BEGIN INPUT DATA
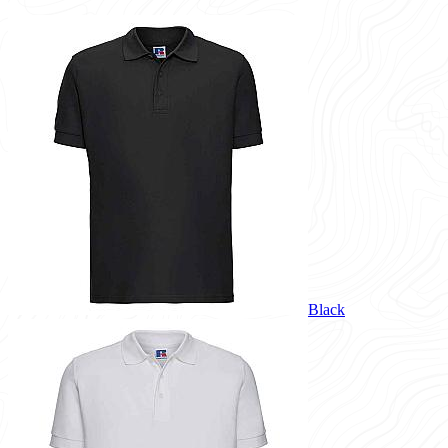
Black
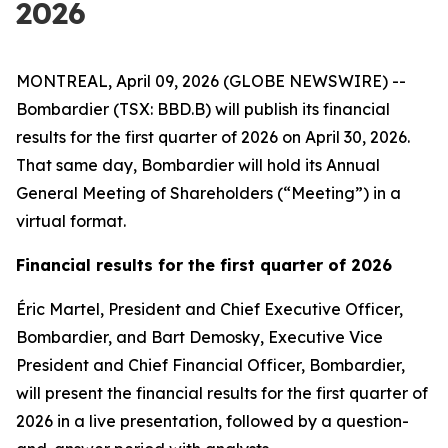
2026
MONTREAL, April 09, 2026 (GLOBE NEWSWIRE) --
Bombardier (TSX: BBD.B) will publish its financial
results for the first quarter of 2026 on April 30, 2026.
That same day, Bombardier will hold its Annual
General Meeting of Shareholders (“Meeting”) in a
virtual format.
Financial results for the first quarter of 2026
Éric Martel, President and Chief Executive Officer,
Bombardier, and Bart Demosky, Executive Vice
President and Chief Financial Officer, Bombardier,
will present the financial results for the first quarter of
2026 in a live presentation, followed by a question-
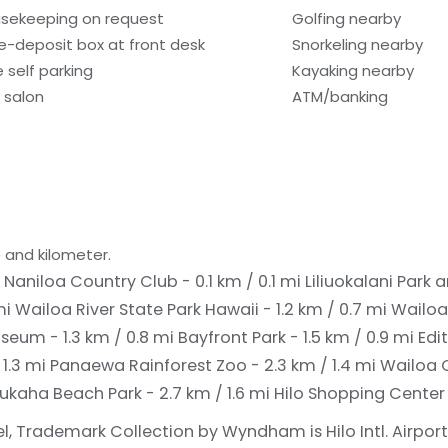
sekeeping on request
Golfing nearby
e-deposit box at front desk
Snorkeling nearby
e self parking
Kayaking nearby
r salon
ATM/banking
 and kilometer.
i
Naniloa Country Club - 0.1 km / 0.1 mi
Liliuokalani Park
mi
Wailoa River State Park Hawaii - 1.2 km / 0.7 mi
Wailoa
useum - 1.3 km / 0.8 mi
Bayfront Park - 1.5 km / 0.9 mi
Edi
 1.3 mi
Panaewa Rainforest Zoo - 2.3 km / 1.4 mi
Wailoa C
ukaha Beach Park - 2.7 km / 1.6 mi
Hilo Shopping Center -
l, Trademark Collection by Wyndham is Hilo Intl. Airport 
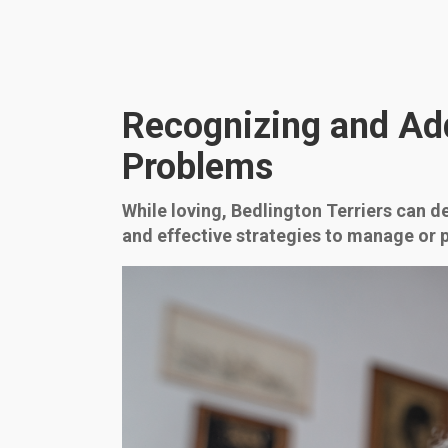
Recognizing and Ad
Problems
While loving, Bedlington Terriers can d
and effective strategies to manage or 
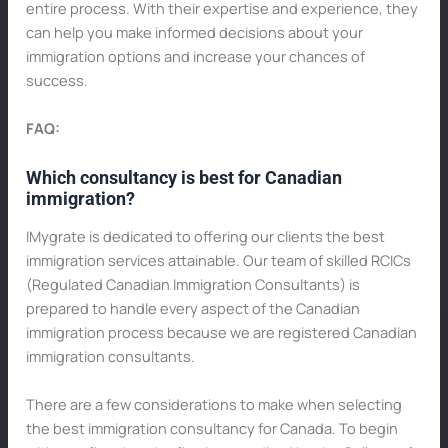
entire process. With their expertise and experience, they
can help you make informed decisions about your
immigration options and increase your chances of
success.
FAQ:
Which consultancy is best for Canadian
immigration?
IMygrate is dedicated to offering our clients the best
immigration services attainable. Our team of skilled RCICs
(Regulated Canadian Immigration Consultants) is
prepared to handle every aspect of the Canadian
immigration process because we are registered Canadian
immigration consultants.
There are a few considerations to make when selecting
the best immigration consultancy for Canada. To begin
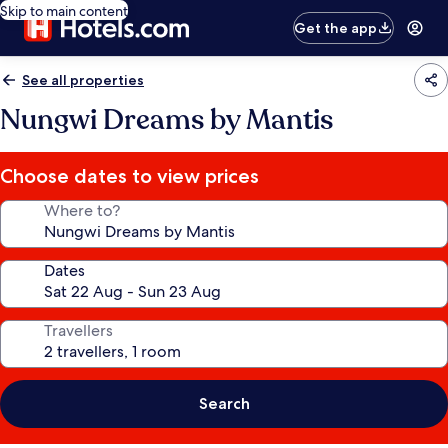
Skip to main content
Get the app
See all properties
Nungwi Dreams by Mantis
Choose dates to view prices
Where to?
Dates
Travellers
Search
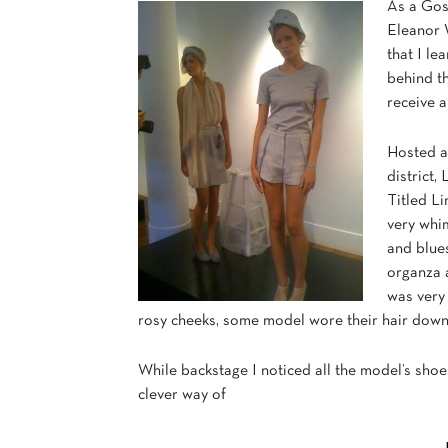
As a Goss
Eleanor W
that I le
behind th
receive a
Hosted 
district,
Titled L
very whim
and blues
organza a
was very
rosy cheeks, some model wore their hair down w
While backstage I noticed all the model’s sho
clever way of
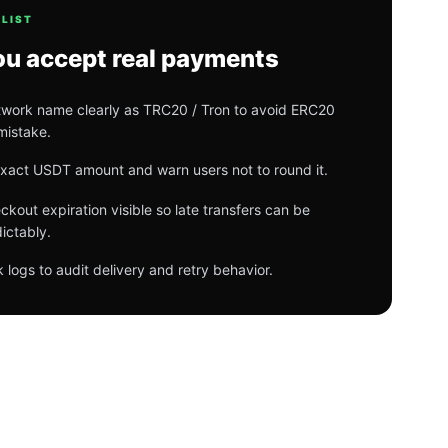
LIST
ou accept real payments
work name clearly as TRC20 / Tron to avoid ERC20
mistake.
exact USDT amount and warn users not to round it.
kout expiration visible so late transfers can be
ictably.
logs to audit delivery and retry behavior.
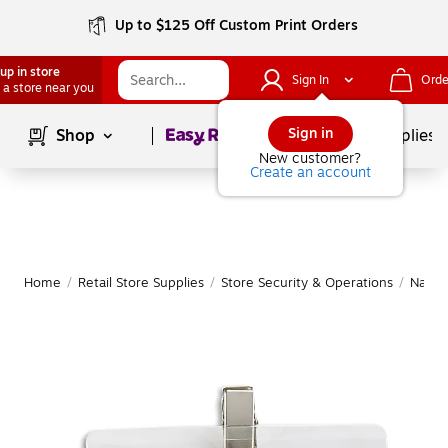
Up to $125 Off Custom Print Orders
up in store
Sign In
Orde
 a store near you
Page
1
of
1
Sign in
Shop
School Supplies
New customer?
Create an account
Home
/
Retail Store Supplies
/
Store Security & Operations
/
Name 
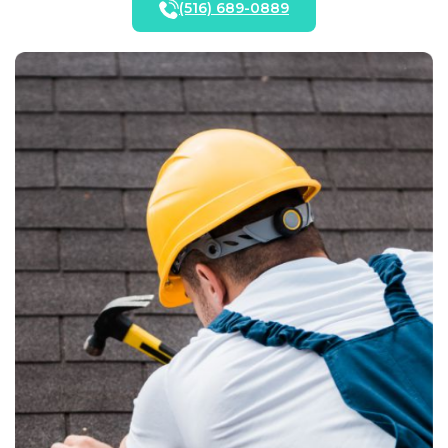
(516) 689-0889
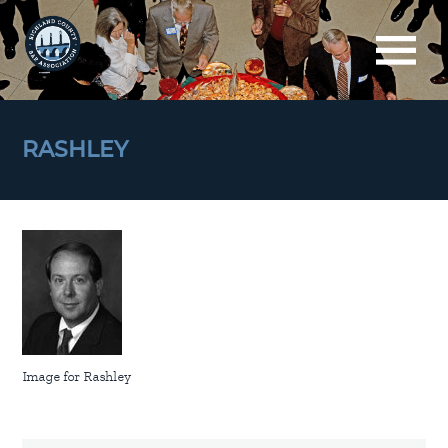
RASHLEY
Image for Rashley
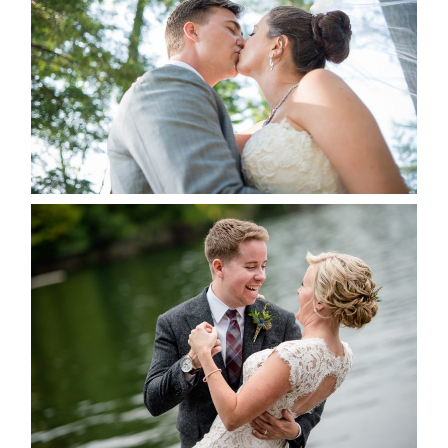
ALBUM
READ MORE...
LINDSAY & CHRIS WEDDING
READ MORE...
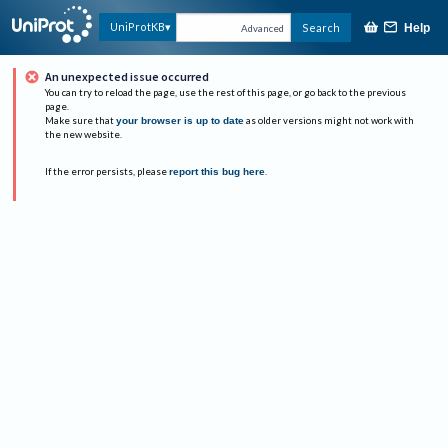
UniProtKB
Search
Help
Advanced
An unexpected issue occurred
You can try to reload the page, use the rest of this page, or go back to the previous
page.
Make sure that
your browser is up to date
as older versions might not work with
the new website.
If the error persists, please
report this bug here
.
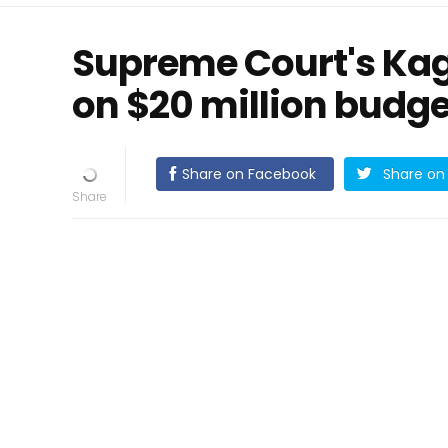
Supreme Court's Kaga
on $20 million budge
Share on Facebook
Share on 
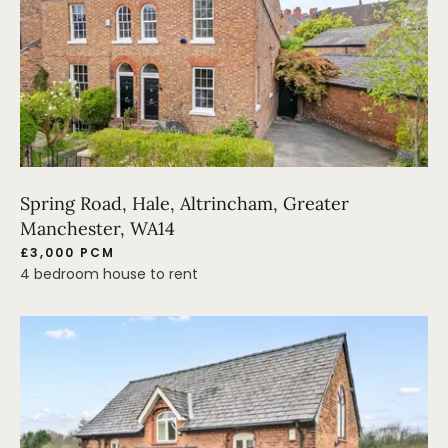
Spring Road, Hale, Altrincham, Greater
Manchester, WA14
£3,000 PCM
4 bedroom house to rent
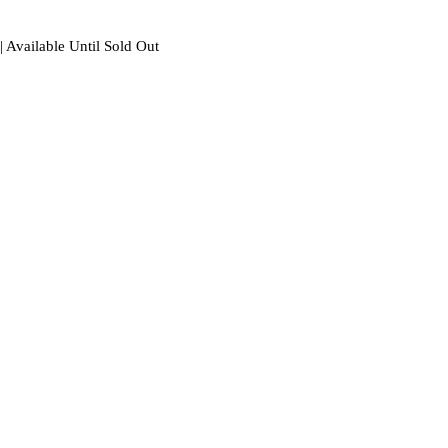
| Available Until Sold Out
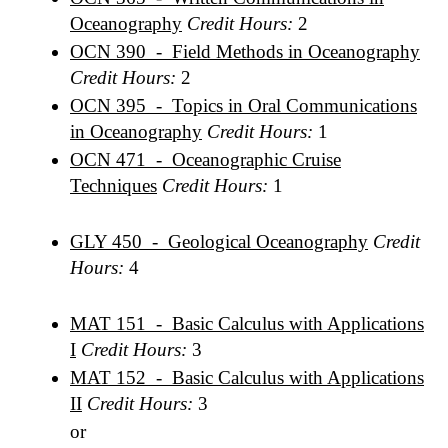
Oceanography
Credit Hours:
2
OCN 390 - Field Methods in Oceanography
Credit Hours:
2
OCN 395 - Topics in Oral Communications
in Oceanography
Credit Hours:
1
OCN 471 - Oceanographic Cruise
Techniques
Credit Hours:
1
GLY 450 - Geological Oceanography
Credit
Hours:
4
MAT 151 - Basic Calculus with Applications
I
Credit Hours:
3
MAT 152 - Basic Calculus with Applications
II
Credit Hours:
3
or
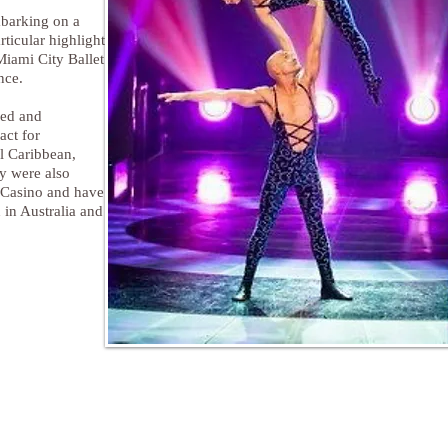
mbarking on a
rticular highlight
Miami City Ballet
nce.
ped and
act for
l Caribbean,
y were also
r Casino and have
 in Australia and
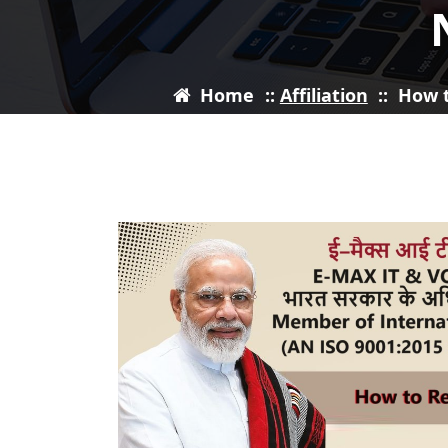
Home
::
Affiliation
::
How t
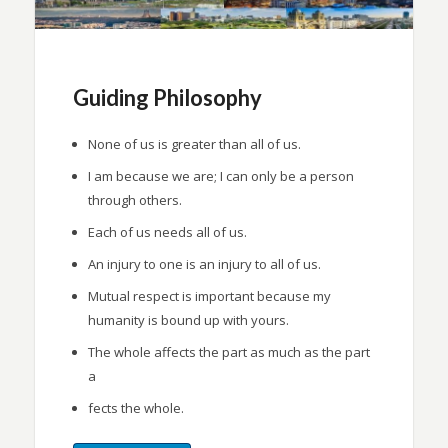
Guiding Philosophy
None of us is greater than all of us.
I am because we are; I can only be a person
through others.
Each of us needs all of us.
An injury to one is an injury to all of us.
Mutual respect is important because my
humanity is bound up with yours.
The whole affects the part as much as the part
a
fects the whole.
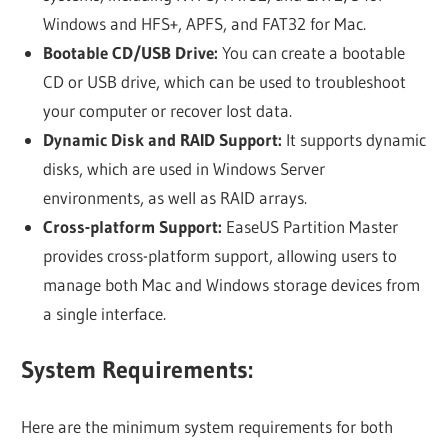
Windows and HFS+, APFS, and FAT32 for Mac.
Bootable CD/USB Drive:
You can create a bootable
CD or USB drive, which can be used to troubleshoot
your computer or recover lost data.
Dynamic Disk and RAID Support:
It supports dynamic
disks, which are used in Windows Server
environments, as well as RAID arrays.
Cross-platform Support:
EaseUS Partition Master
provides cross-platform support, allowing users to
manage both Mac and Windows storage devices from
a single interface.
System Requirements:
Here are the minimum system requirements for both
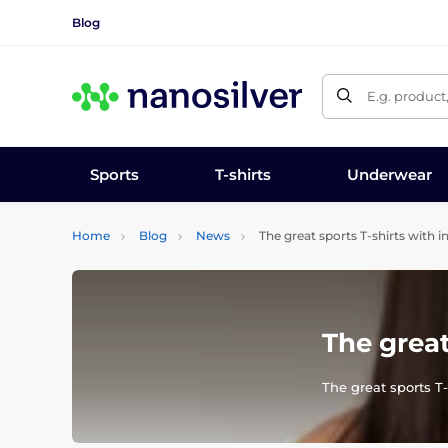
Blog
E.g. product
Sports
T-shirts
Underwear
Home
Blog
News
The great sports T-shirts with i
The great
The great sports T-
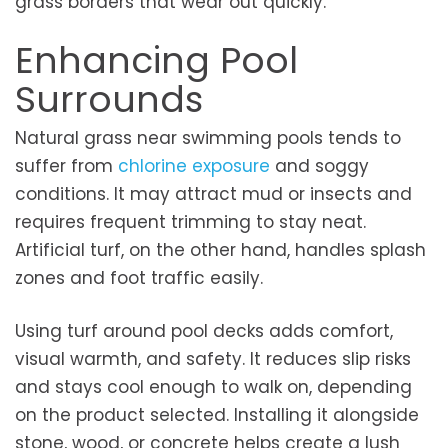
grass borders that wear out quickly.
Enhancing Pool
Surrounds
Natural grass near swimming pools tends to
suffer from
chlorine exposure
and soggy
conditions. It may attract mud or insects and
requires frequent trimming to stay neat.
Artificial turf, on the other hand, handles splash
zones and foot traffic easily.
Using turf around pool decks adds comfort,
visual warmth, and safety. It reduces slip risks
and stays cool enough to walk on, depending
on the product selected. Installing it alongside
stone, wood, or concrete helps create a lush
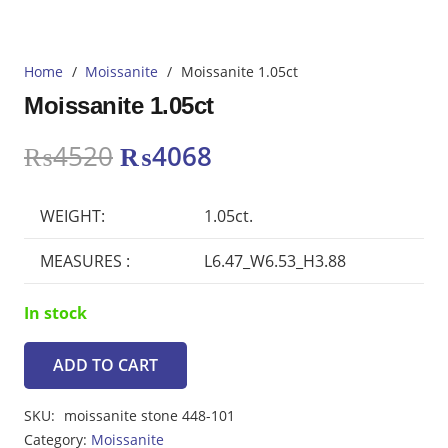
Home
/
Moissanite
/
Moissanite 1.05ct
Moissanite 1.05ct
Original
Current
₨
4520
₨
4068
price
price
was:
is:
WEIGHT:
1.05ct.
₨4520.
₨4068.
MEASURES :
L6.47_W6.53_H3.88
In stock
ADD TO CART
Moissanite
1.05ct
SKU:
moissanite stone 448-101
quantity
Category:
Moissanite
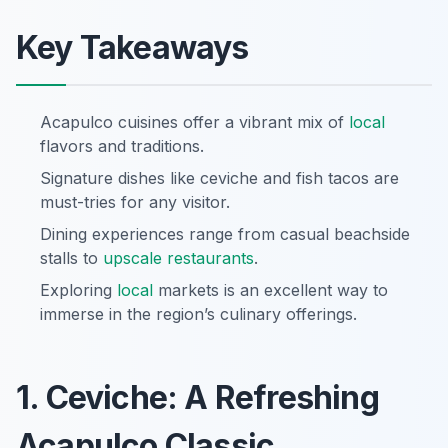
Key Takeaways
Acapulco cuisines offer a vibrant mix of
local
flavors and traditions.
Signature dishes like ceviche and fish tacos are
must-tries for any visitor.
Dining experiences range from casual beachside
stalls to
upscale restaurants
.
Exploring
local
markets is an excellent way to
immerse in the region’s culinary offerings.
1. Ceviche: A Refreshing
Acapulco Classic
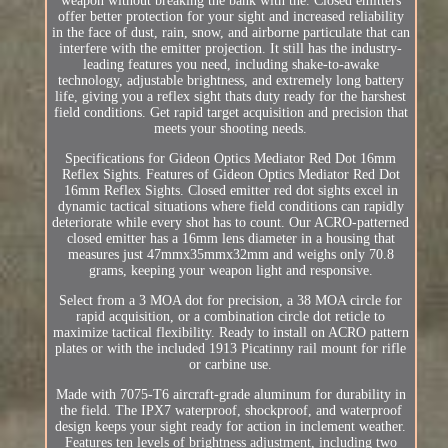
weapon without breaking the bank with the. Closed emitters
offer better protection for your sight and increased reliability
in the face of dust, rain, snow, and airborne particulate that can
interfere with the emitter projection. It still has the industry-
leading features you need, including shake-to-awake
technology, adjustable brightness, and extremely long battery
life, giving you a reflex sight thats duty ready for the harshest
field conditions. Get rapid target acquisition and precision that
meets your shooting needs.
Specifications for Gideon Optics Mediator Red Dot 16mm
Reflex Sights. Features of Gideon Optics Mediator Red Dot
16mm Reflex Sights. Closed emitter red dot sights excel in
dynamic tactical situations where field conditions can rapidly
deteriorate while every shot has to count. Our ACRO-patterned
closed emitter has a 16mm lens diameter in a housing that
measures just 47mmx35mmx32mm and weighs only 70.8
grams, keeping your weapon light and responsive.
Select from a 3 MOA dot for precision, a 38 MOA circle for
rapid acquisition, or a combination circle dot reticle to
maximize tactical flexibility. Ready to install on ACRO pattern
plates or with the included 1913 Picatinny rail mount for rifle
or carbine use.
Made with 7075-T6 aircraft-grade aluminum for durability in
the field. The IPX7 waterproof, shockproof, and waterproof
design keeps your sight ready for action in inclement weather.
Features ten levels of brightness adjustment, including two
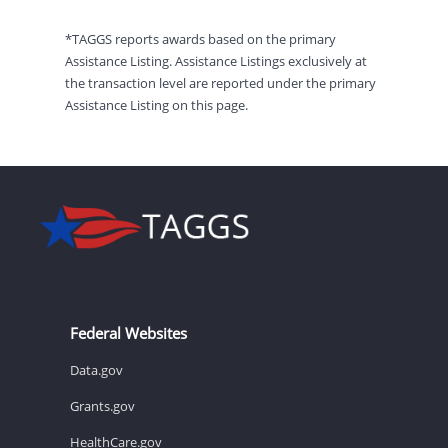
*TAGGS reports awards based on the primary
Assistance Listing. Assistance Listings exclusively at
the transaction level are reported under the primary
Assistance Listing on this page.
Federal Websites
Data.gov
Grants.gov
HealthCare.gov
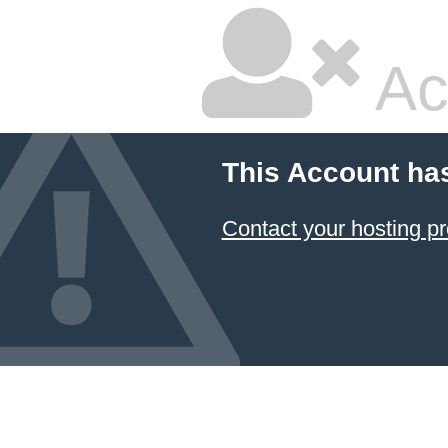
Ac
This Account ha
Contact your hosting pr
END INPUT DATA
WHAT YOU WILL DO: Repeat, word for word, the lines from the one with "weapon without breaking" through the one with "in the face", including both of those lines.

RESPONSE BELOW:
weapon without breaking the bank with the. Closed emitters
offer better protection for your sight and increased reliability
in the face of dust, rain, snow, and airborne particulate that can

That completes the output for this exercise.